O caso da chamada lista VIP tem estado focado em responsabilidades políticas, em particular nas do Secretário de Estado Paulo Núncio. Compreende-se. É ano eleitoral e a possibilidade de fragilizar o Governo entusiasma os partidos da oposição. Mas, percebe-se agora, o ponto central neste caso é bem mais gravoso do que uma mera lista e bem mais profundo do que uma discussão circunstancial sobre se se deve ou não demitir um membro do Governo. A questão está na constatação de que o Estado não está a cumprir o seu dever de proteger a privacidade fiscal dos cidadãos. De todos os cidadãos, VIP ou anónimos. E bastou uma auditoria relâmpago e rudimentar da CNPD (Comissão Nacional de Protecção de Dados) para destapar a forma irresponsável como toda essa informação é gerida. Assusta imaginar o que se descobriria com uma investigação levada às últimas consequências.
De acordo com a CNPD, são cerca de 14 mil os indivíduos que têm acesso directo às bases de dados. Todo o tipo de funcionários do fisco – desde o estagiário ao director-geral. E todo o tipo de pessoal externo, nomeadamente de empresas privadas subcontratadas para a gestão desses dados. Não há regras, não há controlo dos acessos e não há fiscalização sobre a utilização dos dados. Ou seja, por coscuvilhice (curiosidade sobre o vizinho), ou para fins profissionais (venda de informação a empresas), os dados estão à mercê da violação, dentro e fora do Estado. E, do que se apurou, são mesmo violados. Não há outra forma de ver as coisas: isto é inadmissível.
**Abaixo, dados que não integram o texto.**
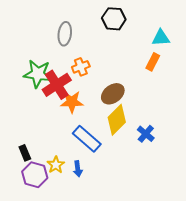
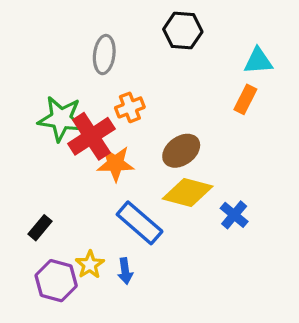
yellow diamond: (117, 120) -> (188, 192), turned 60
black rectangle: (25, 153) -> (40, 228), moved, turned 63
Ora, para além de inadmissível, a situação representa uma novidade. Já se sabia que o Estado muitas vezes não se comporta como uma pessoa de bem, impondo cegamente sobre os cidadãos o cumprimento de regras e prazos que ele próprio ultrapassa quando é do seu interesse. Já se sabia que, entre os dirigentes do Estado, há quem se sirva a si mesmo em vez de ao público, usando o poder para construir redes de corrupção (vistos Gold). Agora sabemos que o Estado, no seu funcionamento normal, não assegura o sigilo fiscal dos contribuintes. Alguém se arrisca a garantir que se trata de um caso isolado e que a informação pessoal dos cidadãos não é tratada com a mesma ligeireza em outros sectores do Estado?
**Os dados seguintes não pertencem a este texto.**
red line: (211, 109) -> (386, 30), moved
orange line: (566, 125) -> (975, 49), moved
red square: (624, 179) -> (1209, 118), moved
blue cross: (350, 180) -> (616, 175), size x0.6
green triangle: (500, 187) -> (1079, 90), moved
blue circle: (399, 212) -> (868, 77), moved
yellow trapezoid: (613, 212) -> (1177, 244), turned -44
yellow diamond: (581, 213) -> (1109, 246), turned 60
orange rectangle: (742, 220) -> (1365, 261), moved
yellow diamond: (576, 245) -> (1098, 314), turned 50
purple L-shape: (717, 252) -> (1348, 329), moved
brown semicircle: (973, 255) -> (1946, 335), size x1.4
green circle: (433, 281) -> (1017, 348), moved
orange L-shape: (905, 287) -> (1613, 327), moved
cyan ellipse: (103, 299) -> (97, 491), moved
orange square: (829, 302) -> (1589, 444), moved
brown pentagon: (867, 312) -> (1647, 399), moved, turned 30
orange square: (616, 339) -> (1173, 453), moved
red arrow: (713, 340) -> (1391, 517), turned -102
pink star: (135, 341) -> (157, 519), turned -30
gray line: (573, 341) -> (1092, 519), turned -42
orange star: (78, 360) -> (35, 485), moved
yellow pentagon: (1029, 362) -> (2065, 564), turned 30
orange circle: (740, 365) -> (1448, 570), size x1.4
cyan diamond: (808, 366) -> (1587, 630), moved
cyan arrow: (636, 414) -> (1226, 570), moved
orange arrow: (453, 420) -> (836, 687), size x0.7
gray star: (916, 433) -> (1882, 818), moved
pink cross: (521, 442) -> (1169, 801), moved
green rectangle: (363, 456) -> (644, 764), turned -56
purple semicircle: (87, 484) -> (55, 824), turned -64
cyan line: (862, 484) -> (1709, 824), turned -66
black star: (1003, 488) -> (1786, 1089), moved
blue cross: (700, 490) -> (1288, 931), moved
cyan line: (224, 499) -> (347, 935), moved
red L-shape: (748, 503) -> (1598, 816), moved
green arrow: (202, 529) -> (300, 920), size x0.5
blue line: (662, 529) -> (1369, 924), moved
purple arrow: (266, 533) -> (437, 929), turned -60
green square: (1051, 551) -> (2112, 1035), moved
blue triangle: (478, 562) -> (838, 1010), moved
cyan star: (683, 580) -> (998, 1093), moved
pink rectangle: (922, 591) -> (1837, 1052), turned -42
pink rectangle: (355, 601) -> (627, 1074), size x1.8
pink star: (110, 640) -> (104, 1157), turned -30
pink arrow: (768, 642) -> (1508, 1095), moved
Face à gravidade do caso, é notável que o desleixo da autoridade tributária relatado pela CNPD não tenha provocado um centésimo da indignação que se gerou em torno da lista VIP. Sim, por um lado, surge como óbvio que isso se deve ao facto de o relatório não apontar o dedo a membros do Governo – ou seja, carece de utilidade política para comentadores e partidos. Mas há mais nesta história do que apenas o óbvio. Ano após ano e caso após caso, o país demonstra uma tolerância inabalável perante as insuficiências da acção do Estado. Perdoa-lhe os erros, relativiza os seus atrasos, finge que não vê os seus tropeções. E, pelos vistos, não há relatório, por mais gravoso que seja o seu diagnóstico, que consiga abalar essa indulgência. Percebe-se porquê: a relação que o país mantém com o Estado está baseada em fé e não em confiança – assenta em convicções em vez de em provas concretas.
Essa tolerância é a raiz do problema: o Estado não tem incentivos para ser responsável enquanto não for responsabilizado. Por ideologia, tradição ou comodismo, acreditou-se durante décadas (séculos?) que o Estado era infalível. Não é. Mas, para prejuízo colectivo, a ilusão perdurará enquanto um relatório como o da CNPD não fizer disparar os alarmes. Quem cala, consente. E inquieta ouvir tanta gente calada.